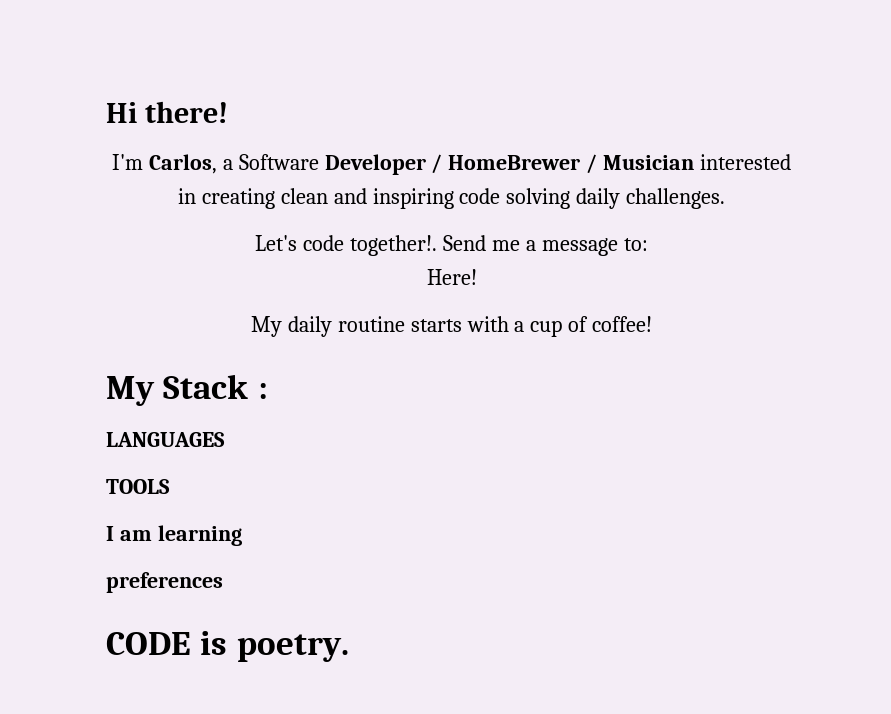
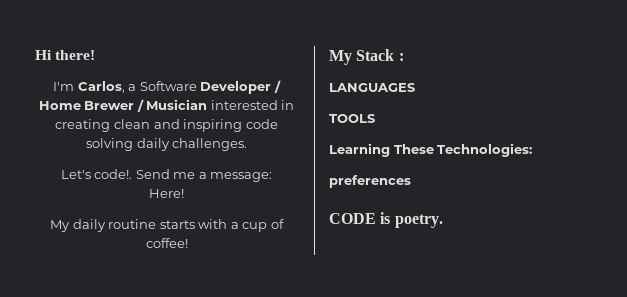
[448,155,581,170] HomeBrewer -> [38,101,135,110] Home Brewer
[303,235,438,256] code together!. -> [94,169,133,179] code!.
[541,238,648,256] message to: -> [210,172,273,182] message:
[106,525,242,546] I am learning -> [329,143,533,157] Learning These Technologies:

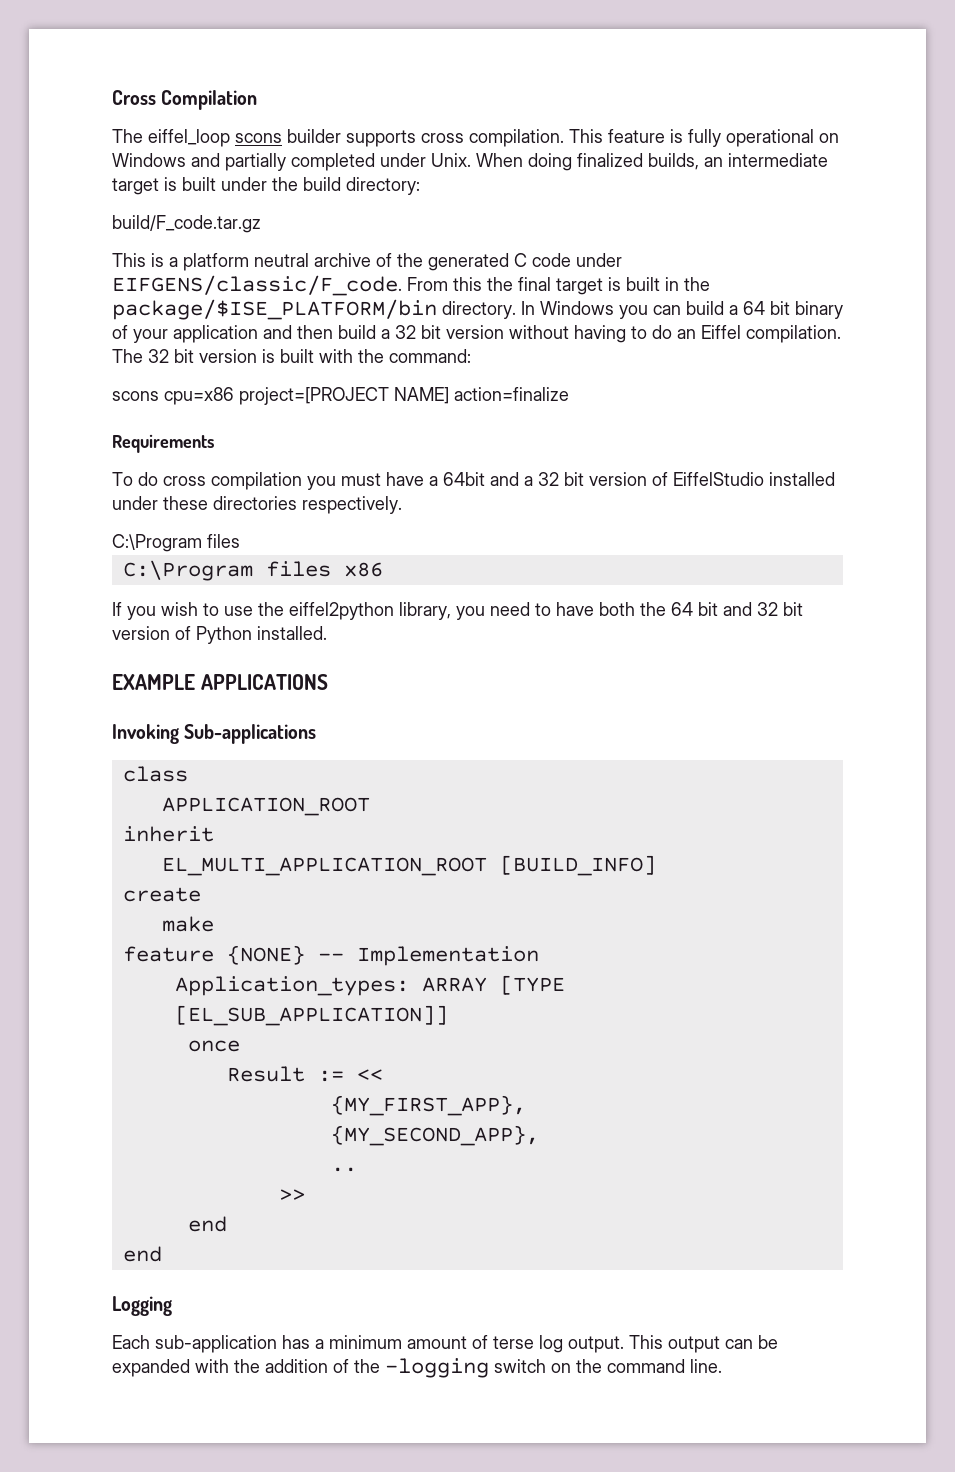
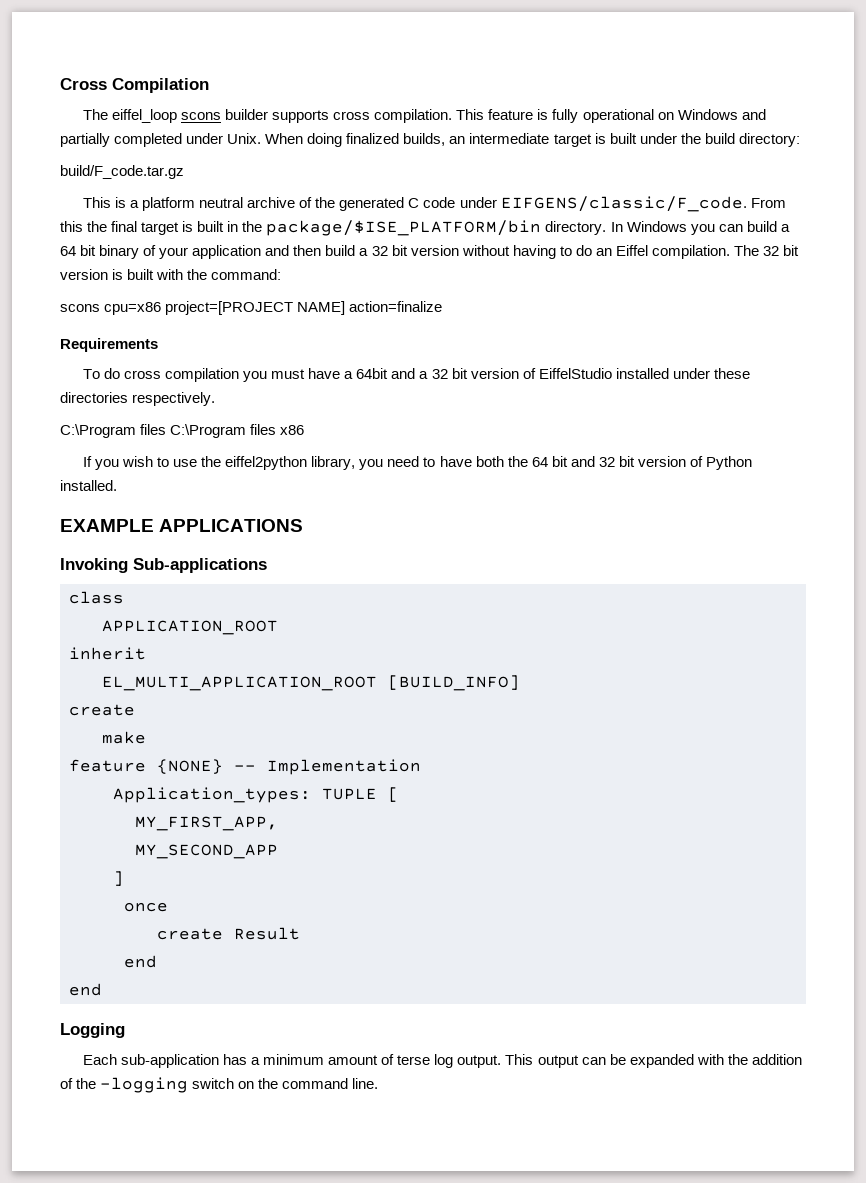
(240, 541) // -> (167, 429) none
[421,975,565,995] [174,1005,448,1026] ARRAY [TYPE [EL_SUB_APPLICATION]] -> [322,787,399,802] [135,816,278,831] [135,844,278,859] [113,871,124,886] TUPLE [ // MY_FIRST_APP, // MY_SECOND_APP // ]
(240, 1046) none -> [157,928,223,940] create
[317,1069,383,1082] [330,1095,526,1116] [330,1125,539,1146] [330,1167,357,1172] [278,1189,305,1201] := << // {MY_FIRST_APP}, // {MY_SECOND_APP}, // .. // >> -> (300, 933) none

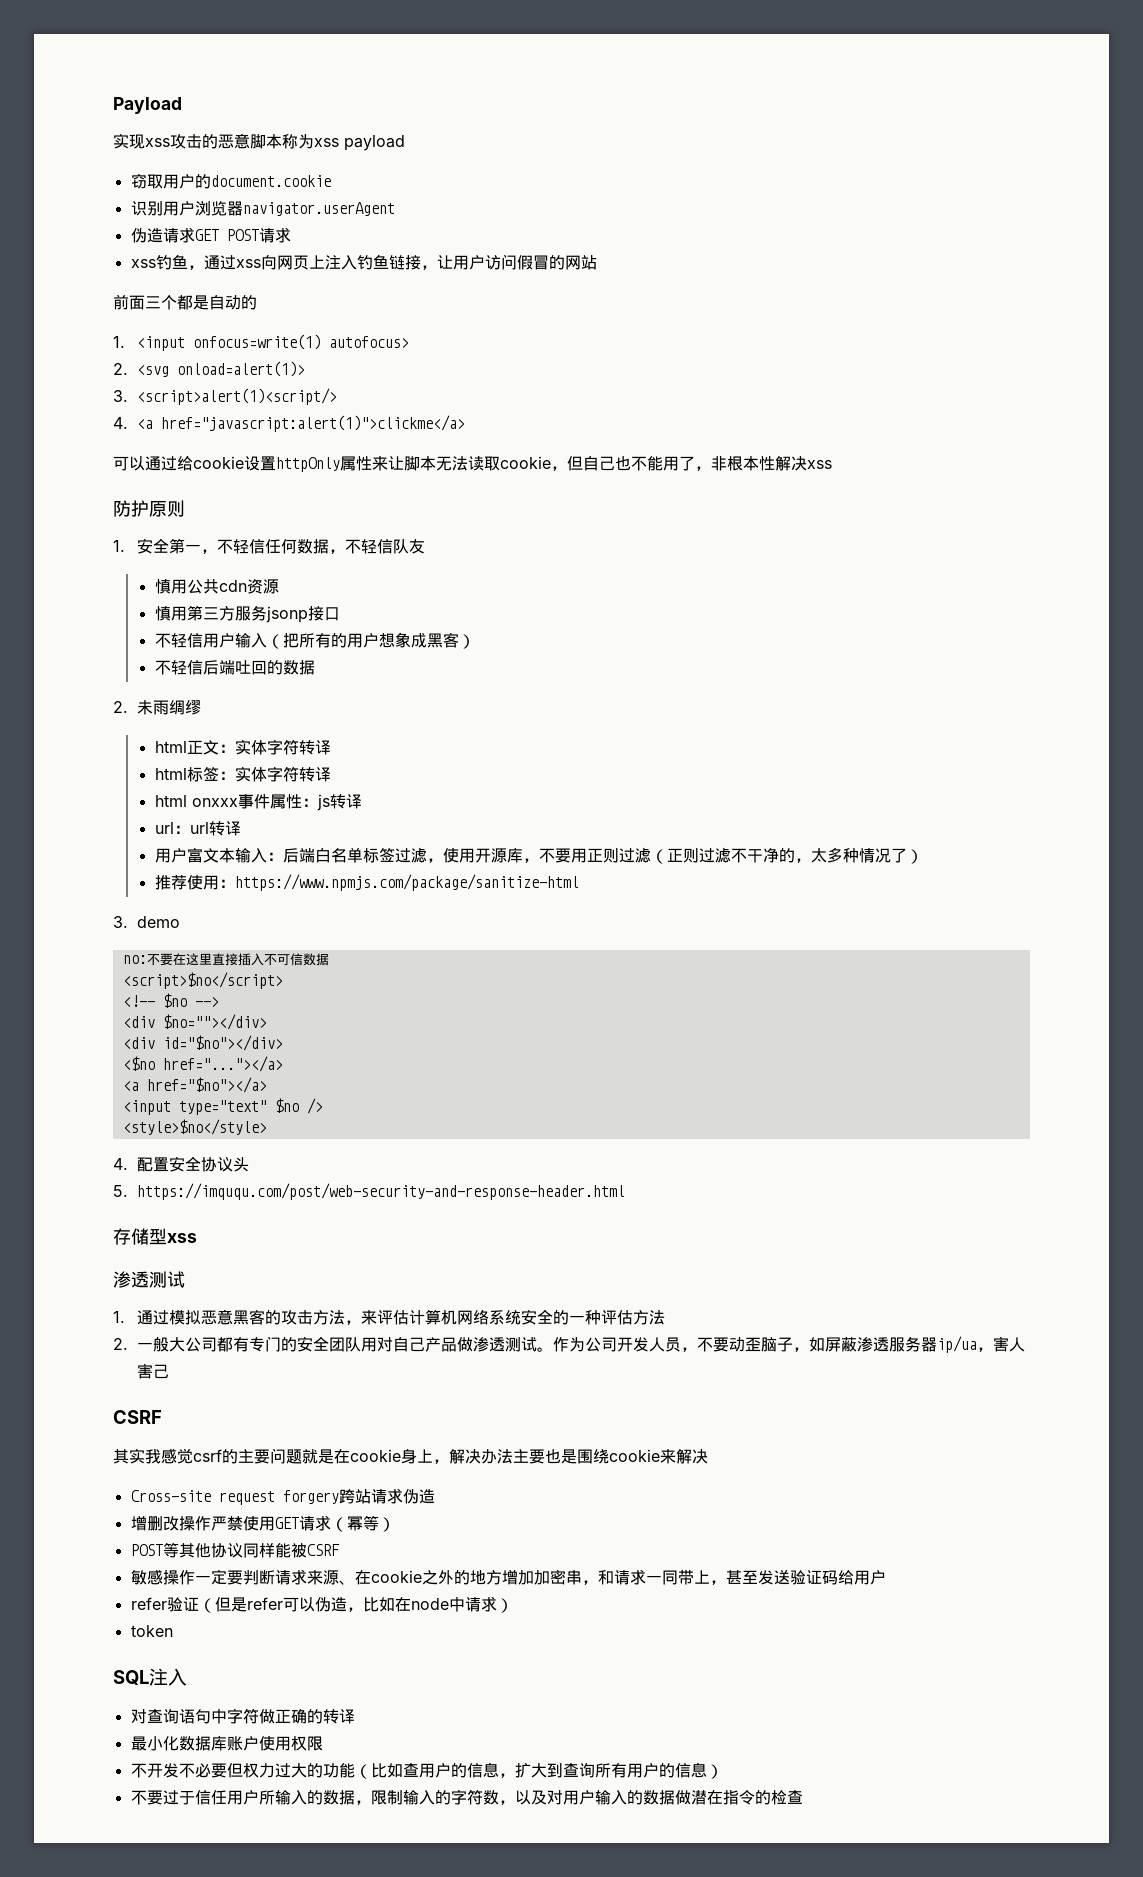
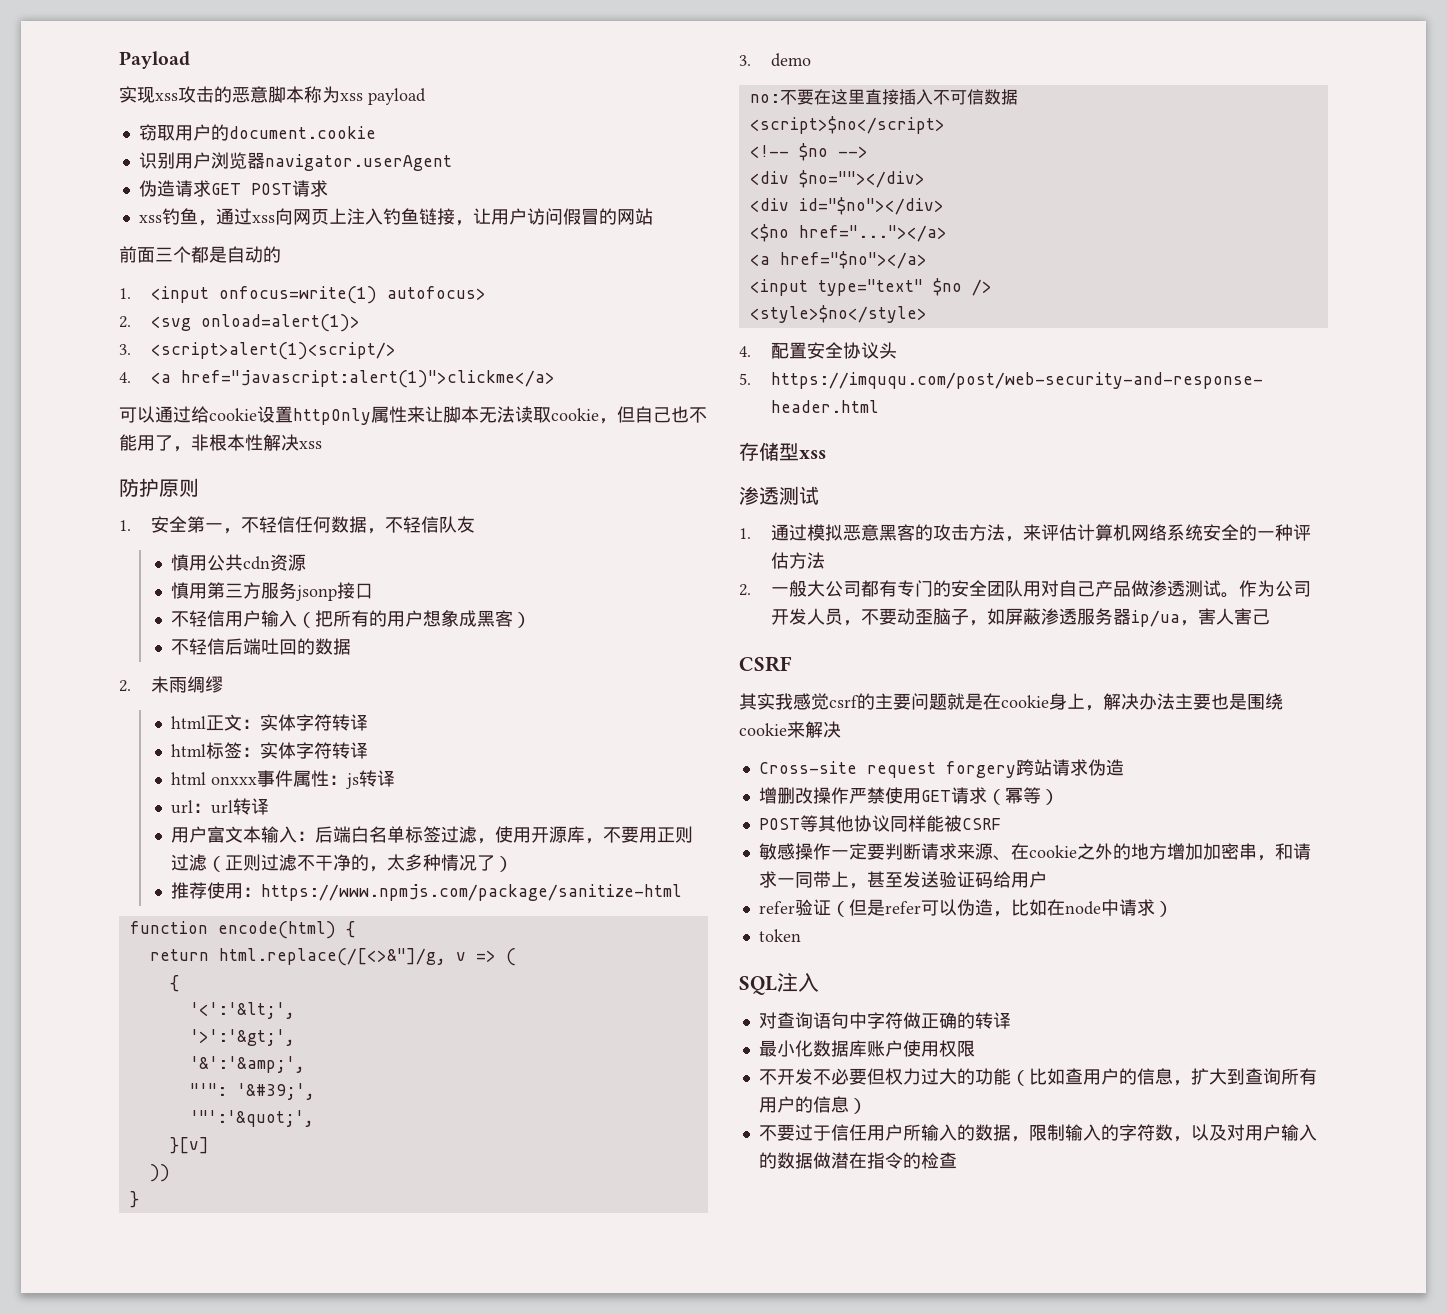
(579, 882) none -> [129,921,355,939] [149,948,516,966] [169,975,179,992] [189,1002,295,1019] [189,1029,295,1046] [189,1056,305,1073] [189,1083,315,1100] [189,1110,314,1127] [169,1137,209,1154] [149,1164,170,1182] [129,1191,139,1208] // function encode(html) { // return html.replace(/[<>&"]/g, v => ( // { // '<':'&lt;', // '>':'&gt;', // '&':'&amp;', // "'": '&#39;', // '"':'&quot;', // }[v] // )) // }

§ Problem description:
Every line of the material must be returned exactly; leave the images out.

§ Reply to the exercise:
[448,155,581,170] HomeBrewer -> [38,101,135,110] Home Brewer
[303,235,438,256] code together!. -> [94,169,133,179] code!.
[541,238,648,256] message to: -> [210,172,273,182] message:
[106,525,242,546] I am learning -> [329,143,533,157] Learning These Technologies:

(240, 541) // -> (167, 429) none
[421,975,565,995] [174,1005,448,1026] ARRAY [TYPE [EL_SUB_APPLICATION]] -> [322,787,399,802] [135,816,278,831] [135,844,278,859] [113,871,124,886] TUPLE [ // MY_FIRST_APP, // MY_SECOND_APP // ]
(240, 1046) none -> [157,928,223,940] create
[317,1069,383,1082] [330,1095,526,1116] [330,1125,539,1146] [330,1167,357,1172] [278,1189,305,1201] := << // {MY_FIRST_APP}, // {MY_SECOND_APP}, // .. // >> -> (300, 933) none

(579, 882) none -> [129,921,355,939] [149,948,516,966] [169,975,179,992] [189,1002,295,1019] [189,1029,295,1046] [189,1056,305,1073] [189,1083,315,1100] [189,1110,314,1127] [169,1137,209,1154] [149,1164,170,1182] [129,1191,139,1208] // function encode(html) { // return html.replace(/[<>&"]/g, v => ( // { // '<':'&lt;', // '>':'&gt;', // '&':'&amp;', // "'": '&#39;', // '"':'&quot;', // }[v] // )) // }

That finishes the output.